= What this task involves =
The reply should consist of one number, the count of lines below in which the word "format" appears.

>>>

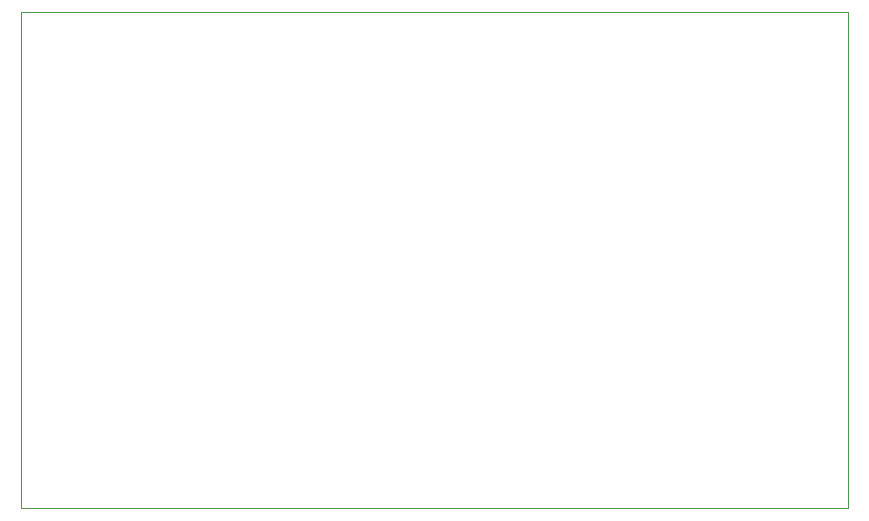
<source format=gbr>
%TF.GenerationSoftware,KiCad,Pcbnew,8.0.0*%
%TF.CreationDate,2024-03-22T14:44:16+02:00*%
%TF.ProjectId,Sensing systemv2,53656e73-696e-4672-9073-797374656d76,rev?*%
%TF.SameCoordinates,Original*%
%TF.FileFunction,Profile,NP*%
%FSLAX46Y46*%
G04 Gerber Fmt 4.6, Leading zero omitted, Abs format (unit mm)*
G04 Created by KiCad (PCBNEW 8.0.0) date 2024-03-22 14:44:16*
%MOMM*%
%LPD*%
G01*
G04 APERTURE LIST*
%TA.AperFunction,Profile*%
%ADD10C,0.050000*%
%TD*%
G04 APERTURE END LIST*
D10*
X48770000Y-66590000D02*
X118770000Y-66590000D01*
X118770000Y-108590000D01*
X48770000Y-108590000D01*
X48770000Y-66590000D01*
M02*

</source>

<<<

= Solved exercise =
2